彼は紆余曲折の末、99年復職した。しかし、01年大宇自動車の倒産でリストラされたが、03年再び復職するなど、解雇と復職が繰り返された。
大学卒業後、21年余りが経った04年10月。40代になった「ソウル大出身の偽装就業者」は、GMの大宇自動車の買収とともに立ち上げられたGM大宇自動車労組の委員長に当選した。
ところが、彼は過去の「経歴」から読み取れるような強硬闘争のイメージから脱却し、労働者に実質的で役に立つ方向で労組を率いている。彼の努力は、会社と従業員いずれも共存できるウィン−ウィン戦略として実を結んだ。

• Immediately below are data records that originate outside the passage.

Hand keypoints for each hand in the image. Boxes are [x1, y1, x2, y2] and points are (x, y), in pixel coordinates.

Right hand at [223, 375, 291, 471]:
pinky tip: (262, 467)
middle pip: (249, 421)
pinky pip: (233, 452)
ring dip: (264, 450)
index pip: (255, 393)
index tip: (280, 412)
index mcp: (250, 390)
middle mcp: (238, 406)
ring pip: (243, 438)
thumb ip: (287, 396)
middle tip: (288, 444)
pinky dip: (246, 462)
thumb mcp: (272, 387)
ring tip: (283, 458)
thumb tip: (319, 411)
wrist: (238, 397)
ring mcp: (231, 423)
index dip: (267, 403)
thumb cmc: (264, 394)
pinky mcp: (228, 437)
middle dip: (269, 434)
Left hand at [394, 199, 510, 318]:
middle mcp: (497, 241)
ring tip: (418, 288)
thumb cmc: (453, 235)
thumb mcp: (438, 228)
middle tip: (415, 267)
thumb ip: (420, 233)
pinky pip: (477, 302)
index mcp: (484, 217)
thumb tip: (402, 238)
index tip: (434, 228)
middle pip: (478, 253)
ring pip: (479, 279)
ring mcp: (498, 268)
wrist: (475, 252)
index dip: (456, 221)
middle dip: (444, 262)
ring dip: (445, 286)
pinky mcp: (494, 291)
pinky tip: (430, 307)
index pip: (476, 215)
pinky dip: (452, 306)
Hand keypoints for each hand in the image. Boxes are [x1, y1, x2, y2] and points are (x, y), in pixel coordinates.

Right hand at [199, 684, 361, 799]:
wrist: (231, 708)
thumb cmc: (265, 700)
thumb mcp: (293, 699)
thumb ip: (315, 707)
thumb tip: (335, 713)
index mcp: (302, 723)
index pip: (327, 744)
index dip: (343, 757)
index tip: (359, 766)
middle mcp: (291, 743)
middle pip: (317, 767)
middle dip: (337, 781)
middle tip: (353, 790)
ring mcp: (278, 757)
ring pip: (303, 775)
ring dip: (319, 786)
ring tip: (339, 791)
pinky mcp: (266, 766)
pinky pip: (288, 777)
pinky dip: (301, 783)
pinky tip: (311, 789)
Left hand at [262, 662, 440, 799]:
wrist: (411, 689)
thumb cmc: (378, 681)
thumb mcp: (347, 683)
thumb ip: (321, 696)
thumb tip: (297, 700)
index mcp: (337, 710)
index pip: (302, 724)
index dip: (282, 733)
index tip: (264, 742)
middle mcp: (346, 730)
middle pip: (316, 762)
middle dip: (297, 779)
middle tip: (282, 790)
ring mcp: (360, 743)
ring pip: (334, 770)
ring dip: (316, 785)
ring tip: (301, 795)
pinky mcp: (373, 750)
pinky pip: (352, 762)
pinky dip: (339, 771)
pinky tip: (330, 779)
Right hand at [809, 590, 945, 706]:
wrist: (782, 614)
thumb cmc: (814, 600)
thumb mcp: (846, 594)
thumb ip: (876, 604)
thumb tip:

李成在(イ・ソンジェ・46)GM大宇自動車の労組委員長がその主人公だ。
●記者会見も労使が一緒に
GM大宇自動車のニコラス・ライリー社長と李委員長は16日、仁川富平(インチョン・プピョン)工場で共同記者会見を開き、会社の未来ビジョンを発表する予定だ。

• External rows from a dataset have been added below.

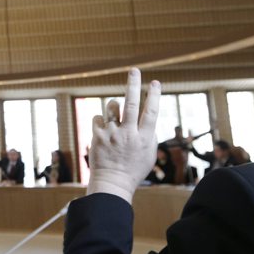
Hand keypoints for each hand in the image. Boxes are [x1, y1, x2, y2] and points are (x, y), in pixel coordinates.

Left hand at [87, 68, 160, 202]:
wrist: (112, 183)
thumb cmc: (133, 168)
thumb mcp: (149, 153)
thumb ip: (150, 134)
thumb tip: (150, 116)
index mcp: (144, 138)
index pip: (151, 112)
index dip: (154, 96)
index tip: (155, 82)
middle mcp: (128, 134)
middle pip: (131, 104)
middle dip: (134, 84)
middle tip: (135, 70)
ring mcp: (111, 135)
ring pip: (112, 107)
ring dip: (114, 106)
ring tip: (115, 116)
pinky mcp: (97, 136)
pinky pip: (98, 118)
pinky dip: (101, 120)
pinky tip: (104, 131)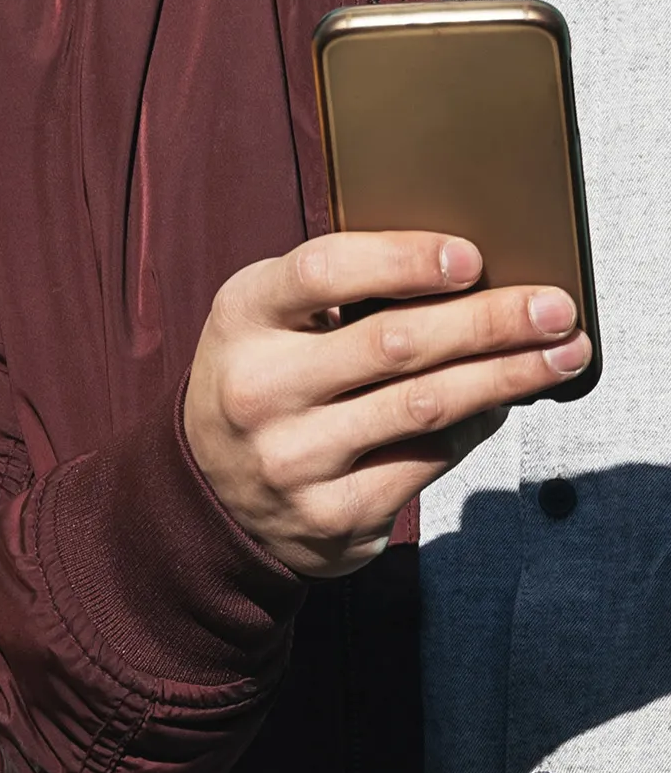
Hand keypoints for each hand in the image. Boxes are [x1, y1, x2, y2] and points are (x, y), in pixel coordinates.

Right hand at [184, 231, 589, 578]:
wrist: (211, 492)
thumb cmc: (266, 381)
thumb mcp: (270, 322)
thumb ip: (341, 293)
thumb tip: (473, 277)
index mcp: (240, 321)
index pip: (321, 274)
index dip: (403, 259)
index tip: (470, 258)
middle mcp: (257, 391)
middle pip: (393, 344)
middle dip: (490, 322)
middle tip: (555, 308)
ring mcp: (292, 459)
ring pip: (423, 405)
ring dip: (507, 376)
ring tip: (561, 355)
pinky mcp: (330, 514)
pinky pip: (427, 461)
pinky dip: (475, 426)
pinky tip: (503, 404)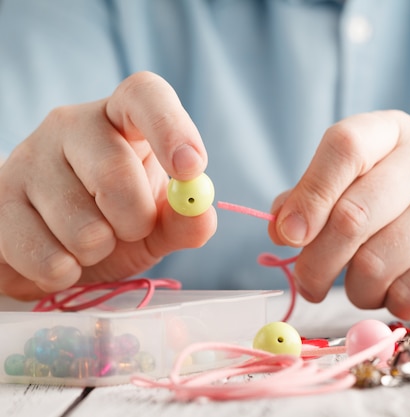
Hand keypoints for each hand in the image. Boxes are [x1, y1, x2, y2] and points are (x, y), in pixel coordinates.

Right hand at [0, 71, 216, 299]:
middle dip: (134, 221)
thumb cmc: (117, 220)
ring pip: (79, 224)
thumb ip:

特に同日の会見には、未復職者にたいし、近いうちに希望者全員の復職が行われるという内容が含まれるものとされている。
富平工場は、GMが大宇自動車を買収する前年である01年に経営破たんに追い込まれ、全労働者1700人あまりをリストラしたが、段階的に1000人あまりを復職させた状態だ。
富平工場でスポーツユティリティー車両(SUV)の生産が本格的にスタートする6月以前までには、残りの復職希望者がいずれも持ち場に帰る見通しだ。
GM大宇自動車の労使共同記者会見は、1967年シンジン自動車(旧大宇自動車の前身)の労組発足以来、初めてだ。とりわけ、GM大宇自動車の前身である大宇自動車の労組は1980年代「労働運動のメッカ」とされるほど、強硬だった。当時では想像もできなかったことだ。
李委員長は東亜(トンア)日報との電話インタービューで、「詳しい話は記者会見場でやりましょう」と述べた。
●史上最大の業績につながった労使協力
GMは02年7月、大宇自動車を買収する際に富平工場を外していた。当時、富平工場の買収条件として、「労働争議の損失が全世界のGM工場の2001年の平均以下になること」と掲げられた。
これを受け、富平工場は大宇仁川自動車という委託生産業者に成り下がった。GM大宇自動車と大宇仁川自動車は「2社1労組」形態となった。
大規模なリストラのしわ寄せを受けた労働者らは、職場の重要性をしみじみと感じた。大宇仁川自動車が生き残る道は、GM大宇自動車との統合しかなかった。
04年に発足した労組執行部は、このようなムードをきちんと読んでいた。李委員長は、当選以後毎朝出社する従業員に会って挨拶を交わし、現場の声に耳を傾けている。
周囲では、「前もって結論を出してそれを推し進める」過去の労組とは違って、「組合員の意見を総合的に吸収し、合理的な結論を下す」李委員長の舵取りが、労働運動の変化をもたらしたと評価している。
大宇自動車の労組は昨年1月、合同の日の出イベントで融合を誓った。同日、李委員長は「過去がサバイバルな闘争の歴史だったなら、これからは労使共生と発展に向けた時間となるだろう」と話した。
労使の「平和共存」は昨年8月の無紛糾賃金交渉妥結に続き、同年10月GMの大宇仁川自動車買収で実を結んでいる。GM大宇自動車は昨年115万台を販売し、大宇自動車時代を含め、史上最大の業績を上げている。